Je me mas­turbe tous les jours : suis-je nym­pho­mane ?

De plus en plus de sexo­logues re­mettent en ques­tion le ca­rac­tère pa­tho­lo­gique de la nym­pho­ma­nie, qui re­lè­ve­rait pour cer­tains d’un ju­ge­ment so­cial plus que de troubles psy­chiques. Dans son ac­cep­tion classique, la nym­pho­ma­nie dé­signe une dé­pen­dance au sexe qui n’a rien à voir avec le plai­sir. Au­tre­ment dit, si vous vous mas­tur­bez chaque jour en toute sé­ré­ni­té, con­ti­nuez, on n’a ja­mais trop de plai­sir ! En re­vanche, si vous le faites pour apai­ser des ten­sions ou un état an­xieux, la masturbati­on peut être soit un pal­lia­tif, soit le symp­tôme d’une an­goisse qu’il se­rait bon d’in­ter­ro­ger.

J’ai­me­rais chan­ger de fa­çon de me mas­tur­ber mais je n’ar­rive à jouir que d’une seule ma­nière : que faire ?

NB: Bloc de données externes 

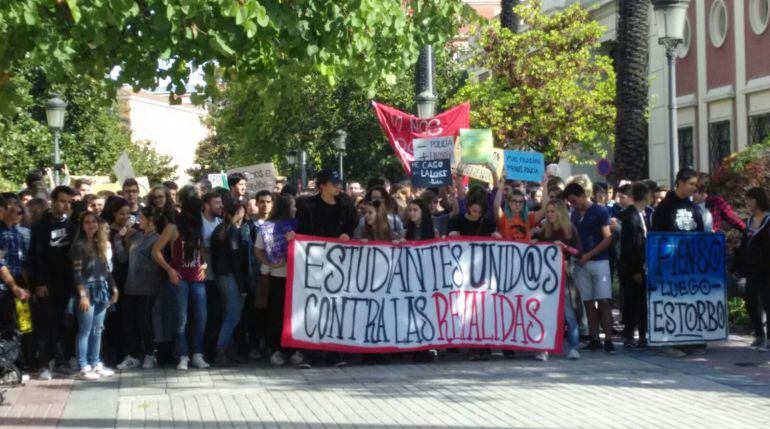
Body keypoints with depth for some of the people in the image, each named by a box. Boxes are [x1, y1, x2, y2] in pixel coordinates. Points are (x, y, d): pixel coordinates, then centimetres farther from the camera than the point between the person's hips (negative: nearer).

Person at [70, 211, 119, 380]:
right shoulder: (79, 245, -6)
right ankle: (84, 367, -2)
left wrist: (113, 289, 13)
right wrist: (82, 294, -18)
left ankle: (96, 364, 15)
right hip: (87, 290, -6)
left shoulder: (101, 244, 14)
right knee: (85, 331, -4)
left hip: (101, 289, 7)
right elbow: (76, 272, -11)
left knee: (97, 330, 10)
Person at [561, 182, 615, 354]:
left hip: (599, 261, -5)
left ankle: (608, 340, -11)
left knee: (604, 301, -10)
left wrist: (588, 255, -14)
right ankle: (594, 339, 7)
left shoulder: (600, 211, -3)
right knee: (588, 302, 4)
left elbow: (608, 238, -8)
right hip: (581, 264, 5)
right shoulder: (574, 214, 13)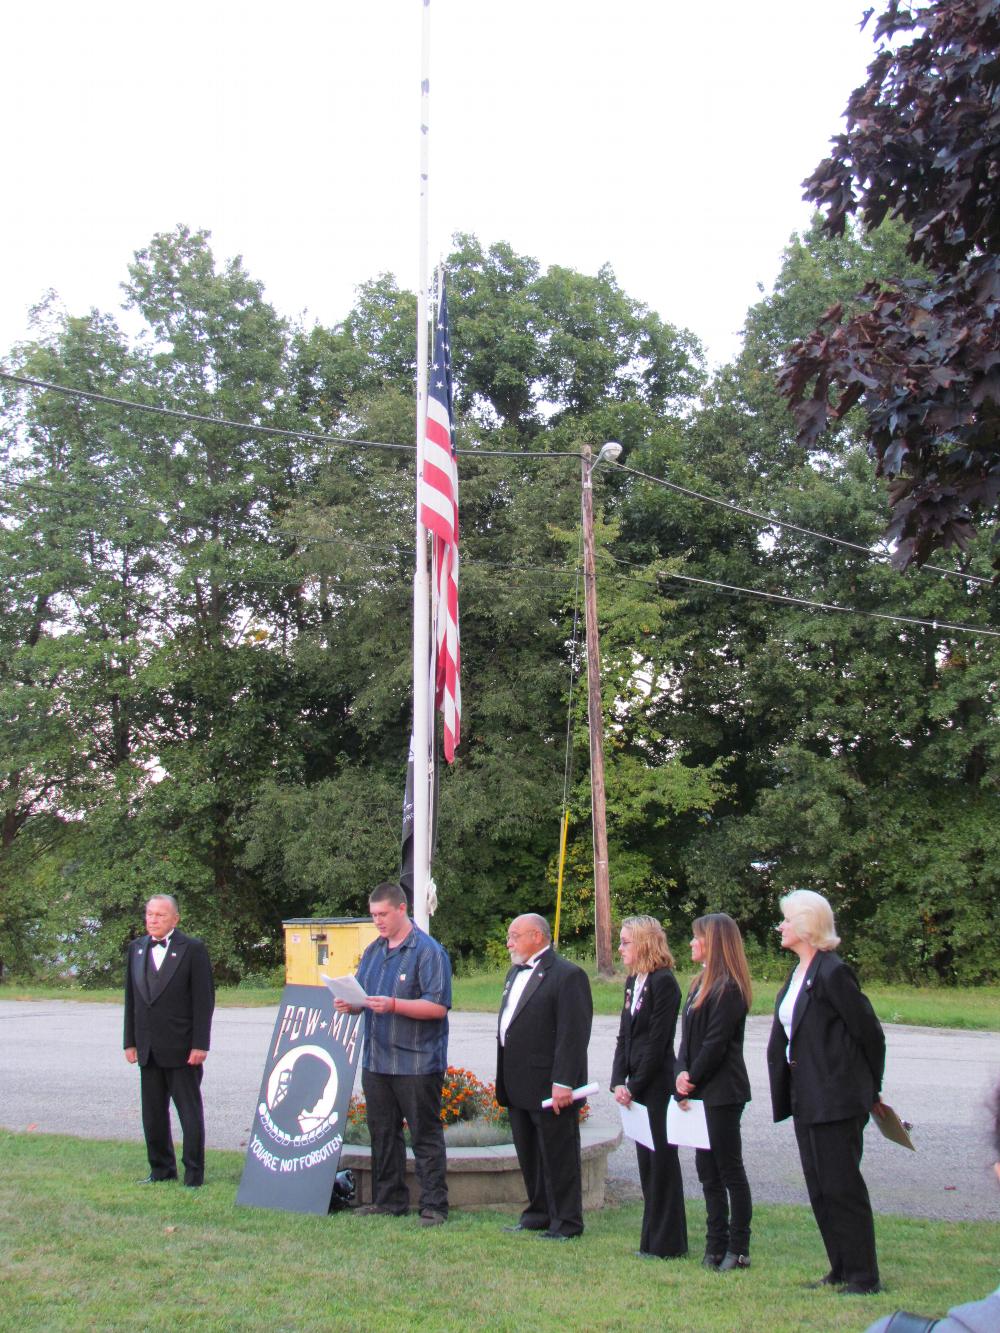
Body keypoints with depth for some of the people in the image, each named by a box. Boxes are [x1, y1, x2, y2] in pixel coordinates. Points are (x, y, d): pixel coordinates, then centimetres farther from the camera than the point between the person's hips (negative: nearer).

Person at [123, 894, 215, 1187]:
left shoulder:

Pour­quoi chan­ger de tech­nique si celle-ci est ef­fi­cace ? Si c’est pour vous chal­len­ger per­son­nel­le­ment (« chiche que j’y ar­rive sans les mains ou avec l’oeil gauche fer­mé »), faites de­mi-tour im­mé­dia­te­ment : votre charge men­tale pèse dé­jà 30 kg, in­utile d’en ra­jou­ter avec des in­jonc­tions éro­tiques. Si c’est pour as­sou­vir un fan­tasme de votre par­te­naire, tout dé­pend si l’idée vous ex­cite, et s’il vous laisse le champ libre. Fuyez sans ver­gogne un type qui vous di­rige comme si vous étiez une ac­trice X : son plai­sir le pré­oc­cupe ma­ni­fes­te­ment beau­coup plus que le vôtre. Par ailleurs, il n’est pas in­utile de rap­pe­ler ici que l’or­gasme, c’est comme la sieste : plus on se met la pres­sion, moins c’est réus­si. Peu im­porte le temps qu’on y passe, peu im­porte le ré­sul­tat fi­nal, l’es­sen­tiel est de pas­ser un bon mo­ment avec soi-même. L’or­gasme, c’est la ce­rise sur le gâteau : s’il n’y a pas de ce­rise, ça n’em­pêche pas de kif­fer le gâteau.